SOURCE DOCUMENT -
------------------------------------------------------------------------
Join the military you civilian puke!  AirForce or Army.  And that joke about "you can change later, first join as cook or supply or an ammo guy", is not a joke.  No, join ONLY AS YOU WANT, that transfer later crap is BS.  Sign up for what YOU want!


----------



## Invictus (Aug 24, 2008)

Thanks for all of the advice, heeded and applied.  It was mostly just an introduction/sales pitch..."This is the Army, look at all of the wonderful benefits we provide-jump out of airplanes and travel the world!" While rather basic, it was professionally done.

Apologies for being late on the reply, been having some internet issues.


----------



## MADMIKE175 (Aug 24, 2008)

It should definitely be said that the Army does in fact offer great fucking benefits.

I can't really understand how people are soo stupid as to not take advantage of them. Especially if you look at certain states, where veterans go to college for FREE tuition.

How fucking hard is it to better your lot when the you can go to college tuition free and still collect your GI bill, which for me was 829$/month back in 95'.

One word - "fucking faggot pussy losers".


----------



## Paddlefoot (Aug 26, 2008)

Invictus said:


> For clarification, this isn't a recruitment meeting of any sort, purely informational.



Yep, they always start out that way. Just an "informational" meeting...


----------



## RetPara (Aug 27, 2008)

MADMIKE175 said:


> AHAHAH - werd.
> 
> What is it you would like to do in the Army? Figure that out and then you don't have to worry about anything but getting it.
> 
> ...



Isn't 1/75 the All Gay Ranger Bn?

Listen to Car.  He speaks well and learned all of that from the school of hard knocks by doing all that shit wrong.....  two or three times....  I was there to bear witness....


----------



## TheGunDoctor (Sep 29, 2008)

Here are two important lessons about joining the Army. (Strictly FYI, it's not what the topic is asking for really.)

#1. When/if you take the ASVAB test, DO NOT settle for anything less than a 110 GT score. If you score lower than that, I advise you to retake the test. The reason being is that you may get the MOS you want initially, but there are a lot of other great specialties out there that you won't be able to choose for reclassification with anything less than 110 GT. Hell, you need a score of 100 just to go to Drill Sergeant school without a waiver these days. You will also need a minimum of 110 if you plan to go Warrant Officer down the road.  I've dealt with so many soldiers that have missed out on career opportunities simply because they didn't have the minimum acceptable score.  Some try taking the FAST (Functional Academic Skills Training) class in order to raise it, but even then most are unable to because they've been out of the education system for so long.
------------------------------------------------------------------------
RECORDS SHOWN -
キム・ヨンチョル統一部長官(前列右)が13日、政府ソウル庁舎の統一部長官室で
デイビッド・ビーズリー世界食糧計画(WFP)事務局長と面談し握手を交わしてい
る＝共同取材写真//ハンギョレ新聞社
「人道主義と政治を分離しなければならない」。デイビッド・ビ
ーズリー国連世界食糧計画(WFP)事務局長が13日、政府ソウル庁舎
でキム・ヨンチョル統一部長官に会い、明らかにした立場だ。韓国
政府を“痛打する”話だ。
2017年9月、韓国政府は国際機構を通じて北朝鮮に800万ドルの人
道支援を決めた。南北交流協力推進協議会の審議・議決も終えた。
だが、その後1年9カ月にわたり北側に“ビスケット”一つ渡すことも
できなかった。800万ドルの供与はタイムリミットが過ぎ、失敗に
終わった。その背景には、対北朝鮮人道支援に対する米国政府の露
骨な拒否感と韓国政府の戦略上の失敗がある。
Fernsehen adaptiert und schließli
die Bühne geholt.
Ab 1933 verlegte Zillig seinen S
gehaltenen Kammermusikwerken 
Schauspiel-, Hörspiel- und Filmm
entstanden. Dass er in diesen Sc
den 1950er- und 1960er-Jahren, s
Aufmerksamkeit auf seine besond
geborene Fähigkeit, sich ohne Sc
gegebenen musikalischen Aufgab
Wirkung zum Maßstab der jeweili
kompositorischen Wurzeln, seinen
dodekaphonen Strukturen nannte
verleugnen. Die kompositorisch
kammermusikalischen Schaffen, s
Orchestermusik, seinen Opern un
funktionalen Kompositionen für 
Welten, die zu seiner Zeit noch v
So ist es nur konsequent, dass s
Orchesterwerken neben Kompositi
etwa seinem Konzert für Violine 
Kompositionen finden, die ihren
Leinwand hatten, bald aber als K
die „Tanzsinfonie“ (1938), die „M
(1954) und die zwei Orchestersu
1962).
------------------------------------------------------------------------
ACTIVITY -
Answer these questions using the forum thread:
(a) How much per month does MADMIKE175 say his GI bill paid in 1995?
(b) What GT score does TheGunDoctor say is needed to go to Drill Sergeant school without a waiver?
(c) What reason does Invictus give for replying late?

ANSWER SECTION -
(a) $829 a month.
(b) 100.
(c) Internet issues.